Task to complete →
Repeat nothing but the lines below running from the one containing "Liczba wyborców wpisanych z urzędu, Powiat gryfiński: 28045" to the one containing "Liczba wyborców wpisanych z urzędu, Powiat myśliborski: 49580". Keep both end lines.
━━ Data records ━━
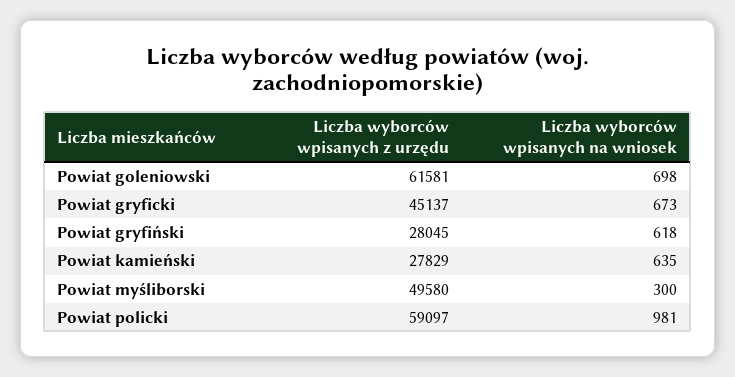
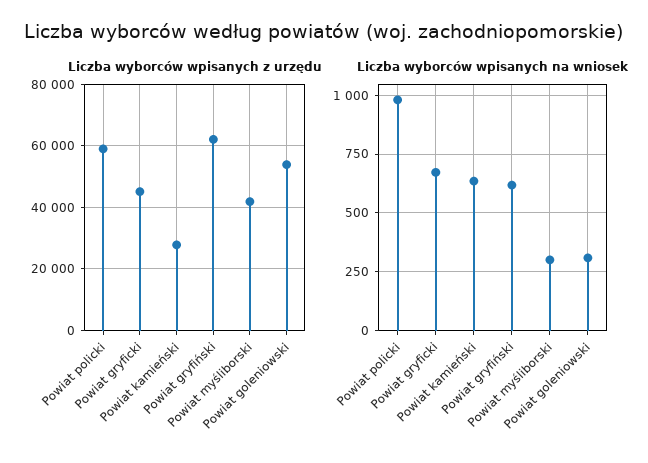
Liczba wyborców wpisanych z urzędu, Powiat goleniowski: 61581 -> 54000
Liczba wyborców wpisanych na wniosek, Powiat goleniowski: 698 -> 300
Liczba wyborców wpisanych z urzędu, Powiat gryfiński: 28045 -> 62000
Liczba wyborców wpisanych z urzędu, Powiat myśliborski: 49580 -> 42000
━━━
━━ Data records ━━
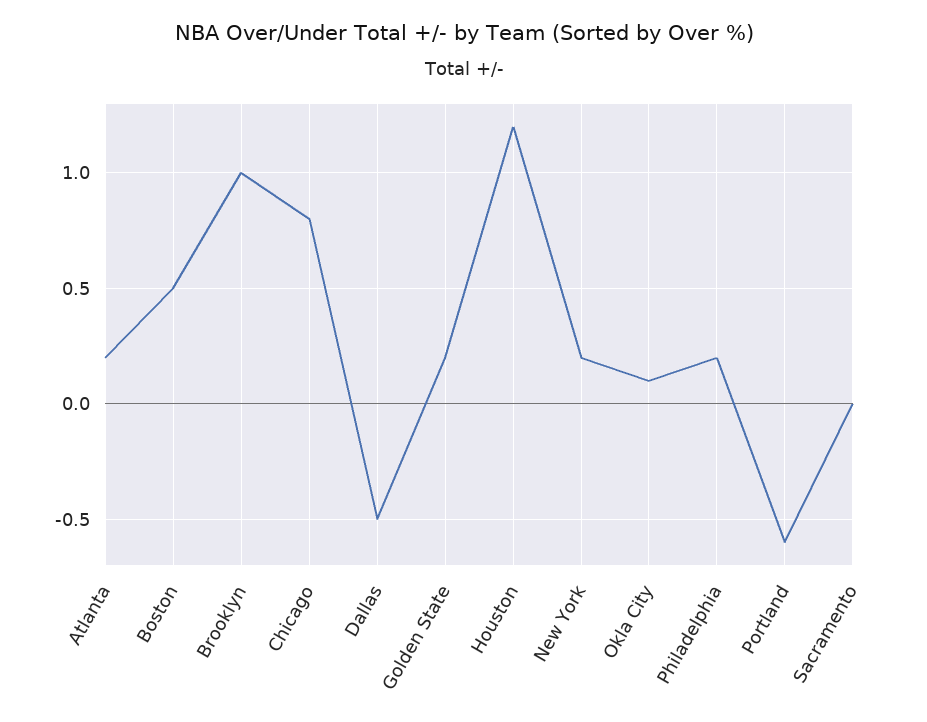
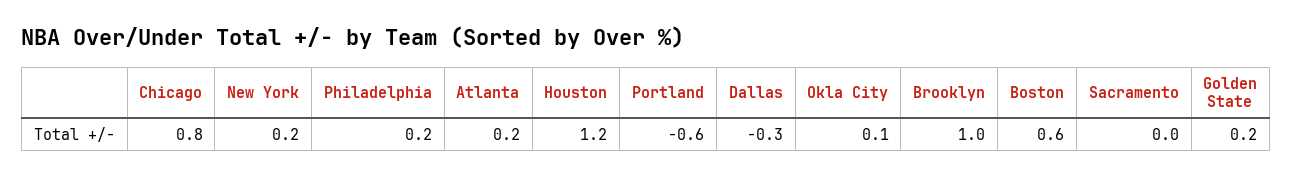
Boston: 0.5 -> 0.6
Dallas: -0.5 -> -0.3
━━━
━━ Data records ━━
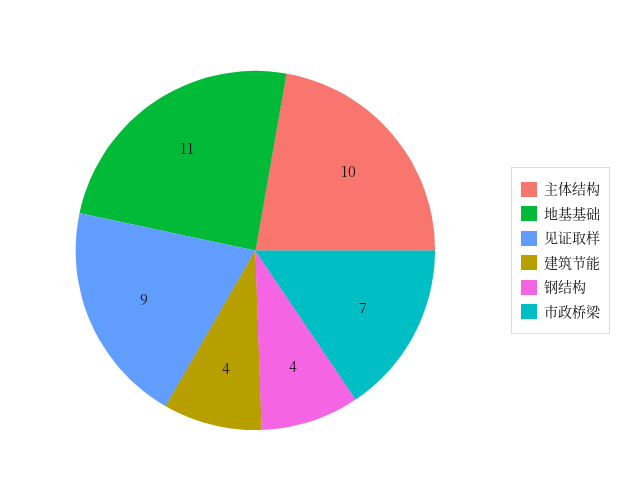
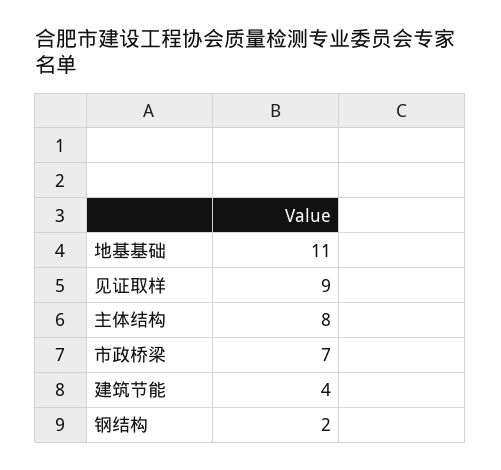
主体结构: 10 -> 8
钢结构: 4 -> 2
━━━
Exercise solution →
Liczba wyborców wpisanych z urzędu, Powiat gryfiński: 28045 -> 62000
Liczba wyborców wpisanych z urzędu, Powiat myśliborski: 49580 -> 42000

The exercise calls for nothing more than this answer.